We begin to celebrate the centenaries of those who were our masters, and the many anniversaries in 2013 prompts a pixelated portrait of architecture after the First World War with ten biographies of figures born on the eve of the Second. In my case, which is that of many other architects schooled in Madrid in the late 1960s, surely the most influential was Alejandro de la Sota, professor at the ETSAM at the time, while we admired the residential Coderch from a distance, overlooked Aburto in Cabrero’s shadow, reduced Bonet to the period of his exile, and understood the great Fisac of concrete bones more than the one of flexible formwork. During our university years, Tange was already history, we imitated the Candilis of Algeria or Berlin, and in urbanism we studied the Ekistics of Doxiadis, while Amancio Williams and Mario Roberto Álvarez would be late discoveries, despite our cultural dependence on Buenos Aires, then capital of Spanish-language architectural publishing.

This mesh of trajectories begun in 1913 paints a landscape of modern fidelities, because all elude the ideological and formal fractures that would lead to postmodernity. Next year will mark the centenary of the outbreak of what was then called the Great War, which devastated the material and intellectual foundations of the Ancien Régime, and the Venice Biennale to be curated by Rem Koolhaas proposes a historical analysis of the process by which the modernity born of those convulsions was absorbed in different countries, blurring their specific profiles and giving rise to an international architecture that globalization has spread around the planet. Few figures represent this century of transition as well as Oscar Niemeyer, whose death at 104 ended a journey that took him from an unmistakably Brazilian tropical modernity to a formal repertoire capable of multiplying itself, in his own country and the world, as an architectural trademark attached to his larger-than-life personality.
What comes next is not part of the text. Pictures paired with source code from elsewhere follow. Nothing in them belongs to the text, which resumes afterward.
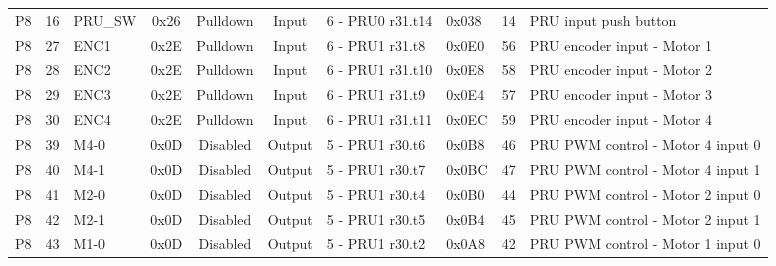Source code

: \documentclass[a4paper,11pt]{article}
\begin{document}
\begin{tabular}{llllllllll}
\multicolumn{1}{c}{P8} & \multicolumn{1}{c}{16} & PRU\_SW & \multicolumn{1}{c}{0x26} & \multicolumn{1}{c}{Pulldown} & \multicolumn{1}{c}{Input} & 6 - PRU0 r31.t14 & 0x038 & \multicolumn{1}{r}{14} & PRU input push button \\ 
\multicolumn{1}{c}{P8} & \multicolumn{1}{c}{27} & ENC1 & \multicolumn{1}{c}{0x2E} & \multicolumn{1}{c}{Pulldown} & \multicolumn{1}{c}{Input} & 6 - PRU1 r31.t8 & 0x0E0 & \multicolumn{1}{r}{56} & PRU encoder input - Motor 1 \\ 
\multicolumn{1}{c}{P8} & \multicolumn{1}{c}{28} & ENC2 & \multicolumn{1}{c}{0x2E} & \multicolumn{1}{c}{Pulldown} & \multicolumn{1}{c}{Input} & 6 - PRU1 r31.t10 & 0x0E8 & \multicolumn{1}{r}{58} & PRU encoder input - Motor 2 \\ 
\multicolumn{1}{c}{P8} & \multicolumn{1}{c}{29} & ENC3 & \multicolumn{1}{c}{0x2E} & \multicolumn{1}{c}{Pulldown} & \multicolumn{1}{c}{Input} & 6 - PRU1 r31.t9 & 0x0E4 & \multicolumn{1}{r}{57} & PRU encoder input - Motor 3 \\ 
\multicolumn{1}{c}{P8} & \multicolumn{1}{c}{30} & ENC4 & \multicolumn{1}{c}{0x2E} & \multicolumn{1}{c}{Pulldown} & \multicolumn{1}{c}{Input} & 6 - PRU1 r31.t11 & 0x0EC & \multicolumn{1}{r}{59} & PRU encoder input - Motor 4 \\ 
\multicolumn{1}{c}{P8} & \multicolumn{1}{c}{39} & M4-0 & \multicolumn{1}{c}{0x0D} & \multicolumn{1}{c}{Disabled} & \multicolumn{1}{c}{Output} & 5 - PRU1 r30.t6 & 0x0B8 & \multicolumn{1}{r}{46} & PRU PWM control - Motor 4 input 0 \\ 
\multicolumn{1}{c}{P8} & \multicolumn{1}{c}{40} & M4-1 & \multicolumn{1}{c}{0x0D} & \multicolumn{1}{c}{Disabled} & \multicolumn{1}{c}{Output} & 5 - PRU1 r30.t7 & 0x0BC & \multicolumn{1}{r}{47} & PRU PWM control - Motor 4 input 1 \\ 
\multicolumn{1}{c}{P8} & \multicolumn{1}{c}{41} & M2-0 & \multicolumn{1}{c}{0x0D} & \multicolumn{1}{c}{Disabled} & \multicolumn{1}{c}{Output} & 5 - PRU1 r30.t4 & 0x0B0 & \multicolumn{1}{r}{44} & PRU PWM control - Motor 2 input 0 \\ 
\multicolumn{1}{c}{P8} & \multicolumn{1}{c}{42} & M2-1 & \multicolumn{1}{c}{0x0D} & \multicolumn{1}{c}{Disabled} & \multicolumn{1}{c}{Output} & 5 - PRU1 r30.t5 & 0x0B4 & \multicolumn{1}{r}{45} & PRU PWM control - Motor 2 input 1 \\ 
\multicolumn{1}{c}{P8} & \multicolumn{1}{c}{43} & M1-0 & \multicolumn{1}{c}{0x0D} & \multicolumn{1}{c}{Disabled} & \multicolumn{1}{c}{Output} & 5 - PRU1 r30.t2 & 0x0A8 & \multicolumn{1}{r}{42} & PRU PWM control - Motor 1 input 0  \\ 

\end{tabular}
\end{document}
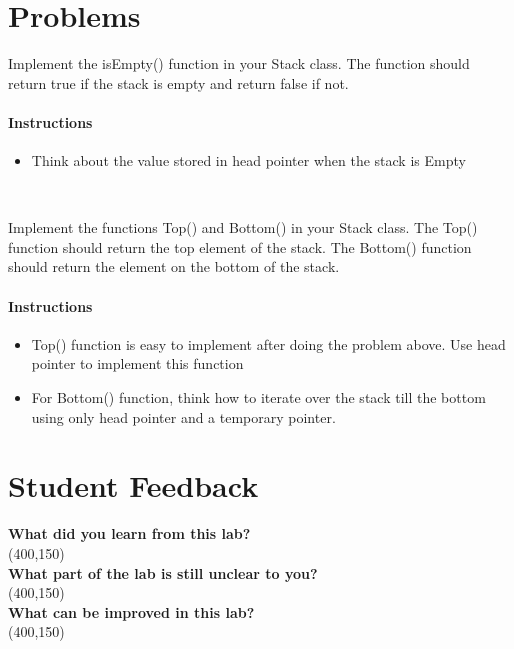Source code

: \documentclass[11pt,fleqn]{book} %
\begin{document}
 \section{Problems}
 \begin{problem}
 	Implement the isEmpty() function in your Stack class. The function should return true if the stack is empty and return false if not.
 	\paragraph{Instructions}
 	\begin{itemize}
 		\item Think about the value stored in head pointer when the stack is Empty
 	\end{itemize}
 \end{problem}
~\\
\begin{problem}
	Implement the  functions Top() and Bottom() in your Stack class. The Top() function should return the top element of the stack. The Bottom() function should return the element on the bottom of the stack.
	\paragraph{Instructions}
		\begin{itemize}
			\item Top() function is easy to implement after doing the problem above. Use head pointer to implement this function
			\item For Bottom() function, think how to iterate over the stack till the bottom using only head pointer and a temporary pointer.
		\end{itemize}
\end{problem}

\newpage
 \section{Student Feedback}
 \textbf{What did you learn from this lab?}\\ 
 \framebox(400,150){}\\
 \textbf{What part of the lab is still unclear to you?}\\
 \framebox(400,150){}\\
 \textbf{What can be improved in this lab?}\\ 
 \framebox(400,150){}\\


\newpage
\end{document}
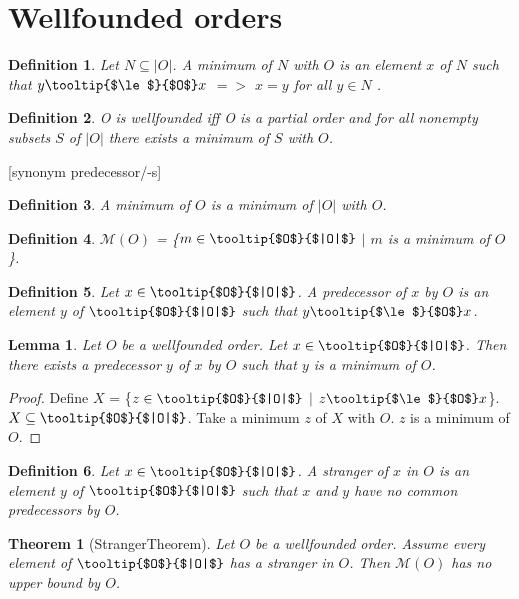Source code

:\documentclass{article}
\newcommand{\oO}[1]{\mbox{\tooltip{$\le$}{$#1$}}}
\newcommand{\oBC}[1]{\vert #1 \vert}
\newcommand{\oB}[1]{\mbox{\tooltip{$#1$}{$|#1|$}}}
\newcommand{\Min}[1]{\mathcal{M}(#1)}
\newtheorem*{definition}{Definition}
\newtheorem{lemma}{Lemma}
\newtheorem*{theorem}{Theorem}
\begin{document}
\section{Wellfounded orders}
\begin{forthel}
	\begin{definition}
		Let $N \subseteq \oBC{O}$. 
		A minimum of $N$ with $O$ is an element $x$ of $N$ such that 
		$y \oO{O} x$  $=>$  $x = y$ for all $y \in N$ .
	\end{definition}
	
	\begin{definition}
		O is wellfounded iff O is a partial order and for all nonempty subsets $S$ of $\oBC{O}$
		there exists a minimum of $S$ with $O$.
	\end{definition}
	
	[synonym predecessor/-s]
	\begin{definition}
		A  minimum of $O$ is a minimum of $\oBC{O}$ with $O$.
	\end{definition}
	\begin{definition}
		$\Min{O}$ = \{$m \in \oB{O}$ $|$ $m$ is a  minimum of $O$ \}.
	\end{definition}
	
	\begin{definition}
		Let $x \in \oB{O}$. A predecessor of $x$ by $O$ is an element $y$ of $\oB{O}$ such that $y \oO{O} x$.
	\end{definition}
	
	\begin{lemma}
		Let $O$ be a wellfounded order. Let $x \in \oB{O}$. 
		Then there exists a predecessor $y$ of $x$ by $O$ such that $y$ is a  minimum of $O$.
	\end{lemma}
	\begin{proof}
		Define $X$ = \{$z \in \oB{O}$ $|$ $z \oO{O} x$\}. $X \subseteq \oB{O}$.
		Take a minimum $z$ of $X$ with $O$. $z$ is a  minimum of $O$.
	\end{proof}
	\begin{definition}
		Let $x \in \oB{O}$. A stranger of $x$ in $O$ is an element $y$ of $\oB{O}$ such that 
		$x$ and $y$ have no common predecessors by $O$.
	\end{definition}
	\begin{theorem}[StrangerTheorem]
		Let $O$ be a wellfounded order. Assume every element of $\oB{O}$ has a stranger in $O$.
		Then $\Min{O}$ has no upper bound by $O$.
	\end{theorem}
\end{forthel}
\end{document}
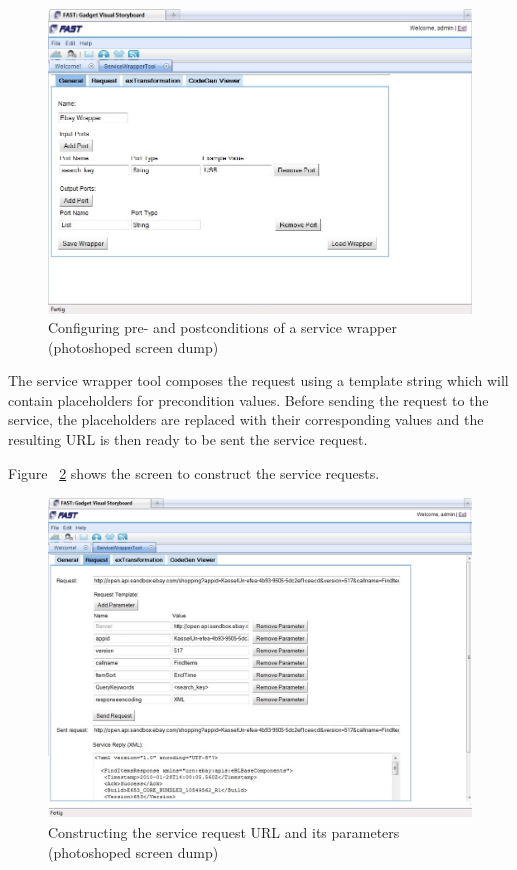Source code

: \documentclass{fast_latex}
\begin{document}
\begin{figure}
  \begin{center} \includegraphics[width=\linewidth]{images/ServiceWrapperToolGVSWithPortDefinitions.jpg}
    \caption{Configuring pre- and postconditions of a service wrapper (photoshoped screen dump)}
    \label{fig:construct_pre_post_conditions}
  \end{center}
\end{figure}

The service wrapper tool composes the request using a template string which will contain placeholders for precondition values. Before sending the request to the service, the placeholders are replaced with their corresponding values and the resulting URL is then ready to be sent the service request.

Figure ~\ref{fig:construct_service_request} shows the screen to construct the service requests.

\begin{figure}
  \begin{center}
    \includegraphics[width=\linewidth]{images/ServiceWrapperToolGVSWithRequestExample.jpg}
    \caption{Constructing the service request URL and its parameters (photoshoped screen dump)}
    \label{fig:construct_service_request}
  \end{center}
\end{figure}
\end{document}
We thus have to complement the ten centenaries with a tribute to the great master who went past that mythical age of 100, and for this task, who better than Roberto Segre, for twenty-five years our chief historian and critic for all Latin American, let alone Brazilian, themes. Fatality has interrupted his life at a time when he was in full possession of his creative and intellectual capacities, and this issue which opens with his own obituary of Niemeyer closes with another on himself, completing a perfect and painful circle. Fifteen years ago he had the generosity of celebrating the tenth anniversary of Arquitectura Viva with a long article where he compared our trajectory with that of the canonical Casabella-continuità of Ernest N. Rogers, to now leave us barely a week after sending us a no less lengthy review of our Atlas series, which he exaggeratedly pronounced a great publishing event. With Roberto’s sudden and premature disappearance we have lost an exigent master and an excessive friend.